CHICAGO (AP) — Forced by court order to allow long-banned gun stores to open in Chicago, Mayor Rahm Emanuel on Wednesday introduced an ordinance that is so strict and so dramatically limits where the stores can operate that critics say it is little more than a continuation of the city's longtime ban.
In a city that for years has been at the center of national debate over gun control and gun violence — even before its decades-old handgun ban was invalidated by the U.S. Supreme Court in 2010 — the ordinance will almost certainly trigger a legal fight.
After the ordinance was introduced at the City Council meeting without comment, Emanuel said he believes he is on solid legal ground with what he called a "tough, smart and ... enforceable" ordinance. It comes after a federal court ruling in January gave Chicago until July 14 to put gun store rules in place.
Emanuel said that in Chicago, where gun violence remains a headline-grabbing issue, "gun control is essential to our public safety." But in recent years courts have struck down city gun laws as well as the state's ban on concealed-carry permits.
Under the ordinance sent to the council's Public Safety committee, gun shops would be prohibited in 99.5 percent of the city.
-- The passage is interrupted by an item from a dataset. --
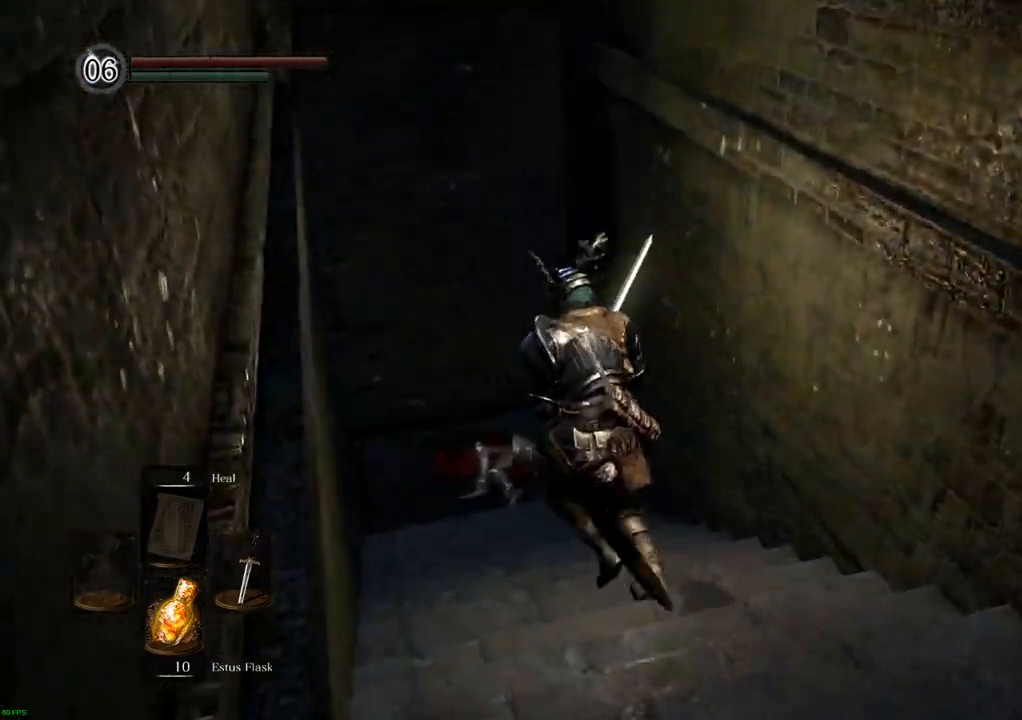
{"dt_ms": 500, "buttons": [], "left_stick": "up", "right_stick": "center", "events": [[250, "left_stick", "up"]]}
Stores also would not be allowed to sell more than one handgun to individual buyers per month and must open their books to police for inspection "at all reasonable times."
One provision certain to be examined closely by gun rights advocates is the requirement that gun stores have a video record of all transactions. But Emanuel said he believes it is legal, comparing it to cameras that record people making transaction at an ATM.
Alderman Joe Moreno said the gun violence plaguing the city demands a tough ordinance.
"When it comes to guns and gun violence, I think we need to err on the side of being stricter (and) push the envelope of the legalities of it," said Moreno, who added that he expected the ordinance will become law and for it to be challenged in court.
Richard Pearson, the executive director of the Illinois State Rifle Association, said he believes someone will sue if the measure comes into force.